YOUR INSTRUCTIONS
Go through the material below and copy each line where the word "часа" appears.

SUPPLIED ENTRIES
━━━━━━━━
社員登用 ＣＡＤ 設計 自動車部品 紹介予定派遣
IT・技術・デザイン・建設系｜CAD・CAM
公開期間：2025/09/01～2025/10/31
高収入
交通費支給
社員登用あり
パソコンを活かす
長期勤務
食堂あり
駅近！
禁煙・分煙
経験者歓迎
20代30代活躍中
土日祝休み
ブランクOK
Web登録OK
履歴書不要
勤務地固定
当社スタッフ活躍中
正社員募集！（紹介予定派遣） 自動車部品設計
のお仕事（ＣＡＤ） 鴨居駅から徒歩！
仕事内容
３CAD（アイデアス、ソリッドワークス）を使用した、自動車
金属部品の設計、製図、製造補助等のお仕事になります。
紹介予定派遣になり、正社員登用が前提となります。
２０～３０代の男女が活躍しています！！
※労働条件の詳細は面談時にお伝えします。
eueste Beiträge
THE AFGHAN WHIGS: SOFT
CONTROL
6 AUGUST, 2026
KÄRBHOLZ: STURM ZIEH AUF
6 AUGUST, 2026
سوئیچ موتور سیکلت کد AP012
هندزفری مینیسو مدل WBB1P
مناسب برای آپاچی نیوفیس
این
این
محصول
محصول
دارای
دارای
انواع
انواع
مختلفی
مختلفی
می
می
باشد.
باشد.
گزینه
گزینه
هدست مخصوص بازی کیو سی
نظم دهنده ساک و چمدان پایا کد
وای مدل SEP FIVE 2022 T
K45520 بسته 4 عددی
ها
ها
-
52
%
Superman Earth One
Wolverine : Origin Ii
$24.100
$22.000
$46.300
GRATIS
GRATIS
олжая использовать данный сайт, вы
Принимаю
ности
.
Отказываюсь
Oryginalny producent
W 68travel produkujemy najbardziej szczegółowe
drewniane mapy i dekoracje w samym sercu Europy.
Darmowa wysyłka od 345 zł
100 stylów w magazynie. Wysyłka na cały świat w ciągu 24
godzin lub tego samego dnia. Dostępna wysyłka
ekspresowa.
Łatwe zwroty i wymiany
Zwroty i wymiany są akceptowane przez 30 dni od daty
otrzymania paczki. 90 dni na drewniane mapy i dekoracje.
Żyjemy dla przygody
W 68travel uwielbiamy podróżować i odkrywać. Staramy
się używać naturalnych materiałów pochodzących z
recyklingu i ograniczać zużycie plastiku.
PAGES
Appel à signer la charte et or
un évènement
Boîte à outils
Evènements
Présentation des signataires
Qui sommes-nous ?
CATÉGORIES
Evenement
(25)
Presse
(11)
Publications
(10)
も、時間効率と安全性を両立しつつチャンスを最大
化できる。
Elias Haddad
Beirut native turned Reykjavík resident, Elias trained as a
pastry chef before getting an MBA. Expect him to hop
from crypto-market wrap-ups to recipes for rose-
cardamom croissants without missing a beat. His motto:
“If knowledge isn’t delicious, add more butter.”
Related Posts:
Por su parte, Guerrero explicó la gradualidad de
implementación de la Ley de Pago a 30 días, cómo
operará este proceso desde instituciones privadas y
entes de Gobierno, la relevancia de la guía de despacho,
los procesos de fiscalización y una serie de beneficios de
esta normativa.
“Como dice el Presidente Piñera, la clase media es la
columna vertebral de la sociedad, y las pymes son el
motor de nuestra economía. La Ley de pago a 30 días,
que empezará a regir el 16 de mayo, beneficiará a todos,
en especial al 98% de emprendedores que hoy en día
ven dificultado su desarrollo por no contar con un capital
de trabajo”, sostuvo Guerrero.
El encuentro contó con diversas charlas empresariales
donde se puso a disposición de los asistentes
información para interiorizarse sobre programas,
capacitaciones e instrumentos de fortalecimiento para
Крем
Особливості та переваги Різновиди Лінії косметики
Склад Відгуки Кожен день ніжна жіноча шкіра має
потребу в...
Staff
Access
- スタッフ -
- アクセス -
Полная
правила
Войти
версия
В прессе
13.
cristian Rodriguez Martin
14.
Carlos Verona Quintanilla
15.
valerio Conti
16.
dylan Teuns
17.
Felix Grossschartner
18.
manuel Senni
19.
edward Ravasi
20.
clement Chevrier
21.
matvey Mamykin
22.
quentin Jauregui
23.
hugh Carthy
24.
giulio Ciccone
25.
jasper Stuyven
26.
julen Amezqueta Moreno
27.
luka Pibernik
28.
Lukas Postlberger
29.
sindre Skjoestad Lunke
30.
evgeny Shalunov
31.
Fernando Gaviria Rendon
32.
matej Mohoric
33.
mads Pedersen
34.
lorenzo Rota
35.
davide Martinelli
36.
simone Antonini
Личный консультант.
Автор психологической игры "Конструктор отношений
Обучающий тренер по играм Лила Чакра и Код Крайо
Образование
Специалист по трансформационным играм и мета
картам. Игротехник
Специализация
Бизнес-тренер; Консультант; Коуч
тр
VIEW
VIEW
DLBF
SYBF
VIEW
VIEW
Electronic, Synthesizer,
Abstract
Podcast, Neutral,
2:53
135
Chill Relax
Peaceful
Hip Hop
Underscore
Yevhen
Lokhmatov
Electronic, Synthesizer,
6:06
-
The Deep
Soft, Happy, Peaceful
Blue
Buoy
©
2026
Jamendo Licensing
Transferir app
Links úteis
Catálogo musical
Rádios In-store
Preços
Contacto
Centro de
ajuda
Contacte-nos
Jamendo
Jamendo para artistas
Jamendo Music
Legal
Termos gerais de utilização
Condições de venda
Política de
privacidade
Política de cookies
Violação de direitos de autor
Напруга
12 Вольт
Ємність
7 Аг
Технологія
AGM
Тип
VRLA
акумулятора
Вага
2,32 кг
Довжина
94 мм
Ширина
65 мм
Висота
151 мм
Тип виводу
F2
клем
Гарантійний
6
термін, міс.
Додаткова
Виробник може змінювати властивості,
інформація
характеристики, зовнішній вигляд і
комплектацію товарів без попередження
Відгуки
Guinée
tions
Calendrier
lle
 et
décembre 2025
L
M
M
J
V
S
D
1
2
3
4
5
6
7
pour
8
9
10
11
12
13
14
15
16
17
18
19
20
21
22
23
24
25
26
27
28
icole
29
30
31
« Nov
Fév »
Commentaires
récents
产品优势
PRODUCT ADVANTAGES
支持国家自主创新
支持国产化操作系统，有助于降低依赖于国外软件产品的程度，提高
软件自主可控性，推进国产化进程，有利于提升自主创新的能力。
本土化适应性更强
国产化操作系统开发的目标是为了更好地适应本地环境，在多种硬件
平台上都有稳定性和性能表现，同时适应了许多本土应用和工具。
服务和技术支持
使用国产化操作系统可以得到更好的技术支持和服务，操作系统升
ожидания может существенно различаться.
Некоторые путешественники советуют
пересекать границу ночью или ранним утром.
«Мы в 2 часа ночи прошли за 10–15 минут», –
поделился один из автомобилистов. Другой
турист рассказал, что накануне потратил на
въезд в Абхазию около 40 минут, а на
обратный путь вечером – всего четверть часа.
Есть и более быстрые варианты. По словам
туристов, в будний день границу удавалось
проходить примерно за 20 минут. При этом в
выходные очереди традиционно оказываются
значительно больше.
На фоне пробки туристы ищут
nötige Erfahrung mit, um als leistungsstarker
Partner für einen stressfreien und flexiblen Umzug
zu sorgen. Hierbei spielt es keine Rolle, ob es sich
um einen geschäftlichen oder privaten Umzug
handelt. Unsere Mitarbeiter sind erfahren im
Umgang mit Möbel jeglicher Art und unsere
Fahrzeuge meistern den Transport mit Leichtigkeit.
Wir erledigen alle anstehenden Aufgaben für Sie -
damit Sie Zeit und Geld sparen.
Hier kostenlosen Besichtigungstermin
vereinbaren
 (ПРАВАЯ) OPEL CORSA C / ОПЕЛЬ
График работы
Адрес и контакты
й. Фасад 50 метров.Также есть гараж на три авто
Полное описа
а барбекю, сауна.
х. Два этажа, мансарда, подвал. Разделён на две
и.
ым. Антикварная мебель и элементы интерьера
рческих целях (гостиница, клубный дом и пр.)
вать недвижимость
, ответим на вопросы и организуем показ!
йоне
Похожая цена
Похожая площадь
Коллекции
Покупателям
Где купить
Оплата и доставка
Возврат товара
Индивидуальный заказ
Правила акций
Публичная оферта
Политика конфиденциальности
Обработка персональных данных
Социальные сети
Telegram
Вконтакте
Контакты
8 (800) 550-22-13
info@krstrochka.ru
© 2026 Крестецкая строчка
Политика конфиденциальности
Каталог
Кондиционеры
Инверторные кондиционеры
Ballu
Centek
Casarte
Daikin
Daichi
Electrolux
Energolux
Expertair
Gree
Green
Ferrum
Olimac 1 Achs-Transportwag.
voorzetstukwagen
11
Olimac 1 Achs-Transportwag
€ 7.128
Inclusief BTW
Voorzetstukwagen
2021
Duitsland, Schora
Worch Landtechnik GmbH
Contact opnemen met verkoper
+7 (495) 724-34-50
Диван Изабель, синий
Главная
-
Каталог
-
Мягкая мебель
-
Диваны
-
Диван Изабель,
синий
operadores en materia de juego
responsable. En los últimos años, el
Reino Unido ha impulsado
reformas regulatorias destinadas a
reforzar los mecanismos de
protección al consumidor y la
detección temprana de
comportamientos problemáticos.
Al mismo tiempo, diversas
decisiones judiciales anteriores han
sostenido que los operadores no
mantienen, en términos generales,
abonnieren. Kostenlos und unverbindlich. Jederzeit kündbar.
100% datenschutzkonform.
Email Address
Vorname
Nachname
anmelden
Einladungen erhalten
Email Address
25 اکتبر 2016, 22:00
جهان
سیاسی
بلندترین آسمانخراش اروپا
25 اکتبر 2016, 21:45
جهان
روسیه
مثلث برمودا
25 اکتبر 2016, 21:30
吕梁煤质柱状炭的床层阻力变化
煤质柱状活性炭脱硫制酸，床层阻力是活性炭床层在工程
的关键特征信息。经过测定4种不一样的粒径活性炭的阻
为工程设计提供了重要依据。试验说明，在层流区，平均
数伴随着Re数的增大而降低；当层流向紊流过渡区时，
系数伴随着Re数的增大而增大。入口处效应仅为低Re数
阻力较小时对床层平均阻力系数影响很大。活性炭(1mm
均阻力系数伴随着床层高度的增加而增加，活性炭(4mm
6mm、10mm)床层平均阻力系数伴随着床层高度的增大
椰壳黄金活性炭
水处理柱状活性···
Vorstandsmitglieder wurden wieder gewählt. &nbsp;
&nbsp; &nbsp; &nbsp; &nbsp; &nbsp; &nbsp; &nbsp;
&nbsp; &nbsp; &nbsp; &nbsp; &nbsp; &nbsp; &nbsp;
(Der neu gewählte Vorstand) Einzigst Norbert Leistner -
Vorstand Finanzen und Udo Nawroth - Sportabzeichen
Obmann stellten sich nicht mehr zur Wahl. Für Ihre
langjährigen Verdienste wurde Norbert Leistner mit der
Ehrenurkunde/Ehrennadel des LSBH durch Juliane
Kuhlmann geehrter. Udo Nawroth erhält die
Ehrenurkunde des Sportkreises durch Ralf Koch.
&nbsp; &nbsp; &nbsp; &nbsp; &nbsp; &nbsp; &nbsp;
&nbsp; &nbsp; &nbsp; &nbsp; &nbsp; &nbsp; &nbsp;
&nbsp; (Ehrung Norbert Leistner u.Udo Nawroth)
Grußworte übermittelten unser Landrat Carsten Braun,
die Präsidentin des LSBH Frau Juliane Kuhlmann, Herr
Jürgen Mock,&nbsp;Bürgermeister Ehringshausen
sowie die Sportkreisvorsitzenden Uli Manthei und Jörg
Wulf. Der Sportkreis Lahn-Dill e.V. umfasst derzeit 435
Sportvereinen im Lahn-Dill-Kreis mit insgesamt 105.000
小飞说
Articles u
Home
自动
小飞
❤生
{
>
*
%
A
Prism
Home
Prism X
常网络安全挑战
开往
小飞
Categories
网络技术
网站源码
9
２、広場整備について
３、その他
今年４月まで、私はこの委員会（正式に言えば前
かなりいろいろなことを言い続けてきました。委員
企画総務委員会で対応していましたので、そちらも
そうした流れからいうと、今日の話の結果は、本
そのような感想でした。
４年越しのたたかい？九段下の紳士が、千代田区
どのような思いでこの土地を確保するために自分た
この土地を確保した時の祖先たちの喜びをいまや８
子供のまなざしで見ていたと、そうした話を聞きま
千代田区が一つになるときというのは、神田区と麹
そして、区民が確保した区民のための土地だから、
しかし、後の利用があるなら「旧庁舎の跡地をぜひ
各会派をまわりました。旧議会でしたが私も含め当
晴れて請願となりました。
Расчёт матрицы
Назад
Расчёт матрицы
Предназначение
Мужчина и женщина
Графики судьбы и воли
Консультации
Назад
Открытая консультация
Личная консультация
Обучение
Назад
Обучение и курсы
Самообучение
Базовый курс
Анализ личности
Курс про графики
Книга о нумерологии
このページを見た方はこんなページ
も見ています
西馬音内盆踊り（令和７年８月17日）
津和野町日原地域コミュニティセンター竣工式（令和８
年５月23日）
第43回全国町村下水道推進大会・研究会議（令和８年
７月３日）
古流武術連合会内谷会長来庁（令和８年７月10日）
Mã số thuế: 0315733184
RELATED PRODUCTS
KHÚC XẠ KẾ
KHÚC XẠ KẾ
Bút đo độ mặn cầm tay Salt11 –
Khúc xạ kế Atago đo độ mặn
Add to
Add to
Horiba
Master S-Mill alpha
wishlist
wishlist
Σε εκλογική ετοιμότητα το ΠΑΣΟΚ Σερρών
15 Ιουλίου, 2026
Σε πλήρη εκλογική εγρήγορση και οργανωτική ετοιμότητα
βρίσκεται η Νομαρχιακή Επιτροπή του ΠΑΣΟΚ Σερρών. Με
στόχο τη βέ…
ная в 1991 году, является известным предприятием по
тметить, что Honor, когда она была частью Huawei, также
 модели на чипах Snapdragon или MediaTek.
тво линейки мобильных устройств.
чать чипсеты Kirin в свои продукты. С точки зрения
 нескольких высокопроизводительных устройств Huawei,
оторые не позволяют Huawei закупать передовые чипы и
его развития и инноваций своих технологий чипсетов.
━━━━━━━━
OUTPUT FOR THIS TASK
«Мы в 2 часа ночи прошли за 10–15 минут», –
обратный путь вечером – всего четверть часа.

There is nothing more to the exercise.